■ **Excerpt**:
-.-.-

Cummings & Worley (2004, p. 491–492) give the following six guidelines for cultural change, these changes are in line with the eight distinct stages mentioned by Kotter (1995, p. 2):
 Formulate a clear strategic vision (stage 1, 2, and 3). In order to make a cultural change effective a clear vision of the firm's new strategy, shared values and behaviors is needed. This vision provides the intention and direction for the culture change (Cummings & Worley, 2004, p. 490).
 Display top-management commitment (stage 4). It is very important to keep in mind that culture change must be managed from the top of the organization, as willingness to change of the senior management is an important indicator (Cummings & Worley, 2004, page 490). The top of the organization should be very much in favor of the change in order to actually implement the change in the rest of the organization. De Caluwé & Vermaak (2004, p 9) provide a framework with five different ways of thinking about change.

-.-.-

■ **Brief 1**:
Pick out every line of the entries that contains the string "left".
The excerpt on culture change and the entries come from separate sources.

■ **Data shown**:
-.-.-

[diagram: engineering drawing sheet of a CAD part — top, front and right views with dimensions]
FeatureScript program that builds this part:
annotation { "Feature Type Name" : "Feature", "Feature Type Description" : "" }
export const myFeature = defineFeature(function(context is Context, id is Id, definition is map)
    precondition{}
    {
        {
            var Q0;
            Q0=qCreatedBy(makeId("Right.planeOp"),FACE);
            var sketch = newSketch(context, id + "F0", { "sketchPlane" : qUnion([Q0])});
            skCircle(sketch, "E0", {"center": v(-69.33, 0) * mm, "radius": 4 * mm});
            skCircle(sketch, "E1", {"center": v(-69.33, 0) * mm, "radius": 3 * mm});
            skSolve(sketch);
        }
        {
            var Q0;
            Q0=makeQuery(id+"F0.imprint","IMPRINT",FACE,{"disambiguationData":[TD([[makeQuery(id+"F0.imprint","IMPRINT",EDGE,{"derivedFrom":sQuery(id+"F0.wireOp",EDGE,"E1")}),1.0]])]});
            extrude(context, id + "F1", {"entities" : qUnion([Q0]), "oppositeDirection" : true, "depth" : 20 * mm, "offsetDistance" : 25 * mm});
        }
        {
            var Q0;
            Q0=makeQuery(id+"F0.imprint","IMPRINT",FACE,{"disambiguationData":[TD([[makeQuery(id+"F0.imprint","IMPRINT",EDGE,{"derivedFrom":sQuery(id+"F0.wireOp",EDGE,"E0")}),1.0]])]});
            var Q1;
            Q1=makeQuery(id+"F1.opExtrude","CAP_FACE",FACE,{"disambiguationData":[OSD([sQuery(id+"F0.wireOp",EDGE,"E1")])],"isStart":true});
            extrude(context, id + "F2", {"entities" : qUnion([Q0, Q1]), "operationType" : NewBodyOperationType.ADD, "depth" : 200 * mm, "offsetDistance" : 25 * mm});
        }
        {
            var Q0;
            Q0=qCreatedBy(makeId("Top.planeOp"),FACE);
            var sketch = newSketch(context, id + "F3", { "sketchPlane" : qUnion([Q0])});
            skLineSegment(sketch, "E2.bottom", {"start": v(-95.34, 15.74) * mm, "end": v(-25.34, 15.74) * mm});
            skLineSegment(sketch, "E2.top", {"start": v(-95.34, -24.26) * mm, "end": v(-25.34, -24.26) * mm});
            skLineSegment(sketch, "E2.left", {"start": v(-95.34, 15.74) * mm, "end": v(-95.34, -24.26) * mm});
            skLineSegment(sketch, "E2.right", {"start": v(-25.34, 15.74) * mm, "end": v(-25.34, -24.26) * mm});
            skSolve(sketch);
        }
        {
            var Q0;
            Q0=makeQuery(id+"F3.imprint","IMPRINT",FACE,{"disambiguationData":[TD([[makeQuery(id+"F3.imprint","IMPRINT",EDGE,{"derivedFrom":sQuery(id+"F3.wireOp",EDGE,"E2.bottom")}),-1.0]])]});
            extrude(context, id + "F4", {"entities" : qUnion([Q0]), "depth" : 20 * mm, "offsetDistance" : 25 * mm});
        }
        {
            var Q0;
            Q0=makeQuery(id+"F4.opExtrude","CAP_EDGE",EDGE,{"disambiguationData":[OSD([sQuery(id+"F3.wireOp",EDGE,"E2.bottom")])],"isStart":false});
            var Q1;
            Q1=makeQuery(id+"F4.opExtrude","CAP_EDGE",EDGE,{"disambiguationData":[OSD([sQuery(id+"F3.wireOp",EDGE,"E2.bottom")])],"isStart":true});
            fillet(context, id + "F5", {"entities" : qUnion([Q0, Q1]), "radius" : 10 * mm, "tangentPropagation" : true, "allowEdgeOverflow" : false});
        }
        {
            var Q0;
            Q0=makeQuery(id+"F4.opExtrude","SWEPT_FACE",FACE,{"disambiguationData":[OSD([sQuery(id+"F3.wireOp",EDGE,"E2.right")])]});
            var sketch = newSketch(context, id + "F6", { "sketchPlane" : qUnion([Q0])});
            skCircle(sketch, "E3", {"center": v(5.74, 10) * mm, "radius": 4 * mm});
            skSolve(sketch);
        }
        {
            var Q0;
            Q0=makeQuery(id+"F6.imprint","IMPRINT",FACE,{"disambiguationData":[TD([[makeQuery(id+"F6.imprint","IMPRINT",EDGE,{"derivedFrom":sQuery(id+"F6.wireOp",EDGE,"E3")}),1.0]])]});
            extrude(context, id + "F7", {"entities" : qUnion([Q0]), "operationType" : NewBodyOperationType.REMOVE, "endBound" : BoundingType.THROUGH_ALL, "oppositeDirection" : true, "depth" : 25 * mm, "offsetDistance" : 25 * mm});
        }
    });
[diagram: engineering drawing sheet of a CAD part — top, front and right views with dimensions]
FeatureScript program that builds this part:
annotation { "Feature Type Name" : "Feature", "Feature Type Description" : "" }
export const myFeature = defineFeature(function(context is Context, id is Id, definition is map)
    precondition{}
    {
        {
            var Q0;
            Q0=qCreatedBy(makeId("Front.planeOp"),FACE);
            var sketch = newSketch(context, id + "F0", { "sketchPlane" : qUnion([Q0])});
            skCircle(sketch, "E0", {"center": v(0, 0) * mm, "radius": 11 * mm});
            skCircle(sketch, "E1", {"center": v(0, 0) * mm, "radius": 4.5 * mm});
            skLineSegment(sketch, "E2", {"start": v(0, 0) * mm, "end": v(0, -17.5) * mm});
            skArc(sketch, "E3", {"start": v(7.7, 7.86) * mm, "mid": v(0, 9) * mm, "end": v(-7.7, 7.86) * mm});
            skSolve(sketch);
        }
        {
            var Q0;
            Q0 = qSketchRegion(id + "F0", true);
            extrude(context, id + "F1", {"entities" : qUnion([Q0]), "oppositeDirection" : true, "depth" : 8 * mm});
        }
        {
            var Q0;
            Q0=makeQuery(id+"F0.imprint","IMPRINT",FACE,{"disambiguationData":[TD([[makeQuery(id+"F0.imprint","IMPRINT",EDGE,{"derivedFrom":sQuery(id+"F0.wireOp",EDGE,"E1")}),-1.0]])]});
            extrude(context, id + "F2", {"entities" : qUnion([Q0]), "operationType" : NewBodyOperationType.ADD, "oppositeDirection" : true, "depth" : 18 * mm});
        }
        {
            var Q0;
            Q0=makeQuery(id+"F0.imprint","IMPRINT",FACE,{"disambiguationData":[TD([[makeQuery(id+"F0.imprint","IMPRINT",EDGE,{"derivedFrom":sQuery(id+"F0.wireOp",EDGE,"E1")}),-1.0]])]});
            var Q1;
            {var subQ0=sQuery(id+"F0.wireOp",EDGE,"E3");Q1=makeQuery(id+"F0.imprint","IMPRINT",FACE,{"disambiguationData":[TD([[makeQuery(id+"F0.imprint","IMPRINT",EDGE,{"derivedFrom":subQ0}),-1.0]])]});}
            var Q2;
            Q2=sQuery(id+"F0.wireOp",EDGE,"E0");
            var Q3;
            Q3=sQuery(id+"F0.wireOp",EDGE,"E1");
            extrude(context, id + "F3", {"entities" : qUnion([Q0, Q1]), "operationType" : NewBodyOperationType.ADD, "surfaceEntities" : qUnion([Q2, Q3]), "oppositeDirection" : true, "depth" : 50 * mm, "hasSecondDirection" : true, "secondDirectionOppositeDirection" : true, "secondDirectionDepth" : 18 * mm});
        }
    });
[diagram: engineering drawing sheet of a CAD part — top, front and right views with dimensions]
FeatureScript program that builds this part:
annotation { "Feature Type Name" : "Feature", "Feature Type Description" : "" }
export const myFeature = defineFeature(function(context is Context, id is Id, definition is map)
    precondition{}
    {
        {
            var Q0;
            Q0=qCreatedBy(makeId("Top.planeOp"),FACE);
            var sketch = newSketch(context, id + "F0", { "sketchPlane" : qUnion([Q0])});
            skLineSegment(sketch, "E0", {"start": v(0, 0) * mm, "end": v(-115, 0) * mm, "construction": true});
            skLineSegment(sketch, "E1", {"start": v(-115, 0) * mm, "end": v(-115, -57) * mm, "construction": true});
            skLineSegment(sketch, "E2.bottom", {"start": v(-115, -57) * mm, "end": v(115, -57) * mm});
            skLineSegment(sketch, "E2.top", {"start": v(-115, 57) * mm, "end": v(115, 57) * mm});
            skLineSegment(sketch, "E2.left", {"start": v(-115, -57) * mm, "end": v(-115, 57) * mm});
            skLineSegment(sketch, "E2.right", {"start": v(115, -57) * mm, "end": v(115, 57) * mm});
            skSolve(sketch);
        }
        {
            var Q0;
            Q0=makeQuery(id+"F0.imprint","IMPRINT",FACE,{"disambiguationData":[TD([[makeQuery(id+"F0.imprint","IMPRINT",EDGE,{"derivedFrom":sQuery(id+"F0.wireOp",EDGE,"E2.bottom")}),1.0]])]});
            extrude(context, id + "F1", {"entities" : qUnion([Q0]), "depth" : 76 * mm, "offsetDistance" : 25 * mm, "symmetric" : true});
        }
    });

-.-.-

■ **Brief 2**:
Summarize the culture-change excerpt in two sentences.

■ **Expected answer 1**:
            skLineSegment(sketch, "E2.left", {"start": v(-95.34, 15.74) * mm, "end": v(-95.34, -24.26) * mm});
            skLineSegment(sketch, "E2.left", {"start": v(-115, -57) * mm, "end": v(-115, 57) * mm});

■ **Expected answer 2**:
Citing Cummings & Worley, the excerpt gives six guidelines for cultural change that align with Kotter's eight stages, beginning with a clear strategic vision of the firm's new strategy, shared values and behaviors to give the change intention and direction. It adds that culture change must be managed from the top of the organization, because senior management's willingness to change is an important indicator and its support is needed to implement the change in the rest of the organization.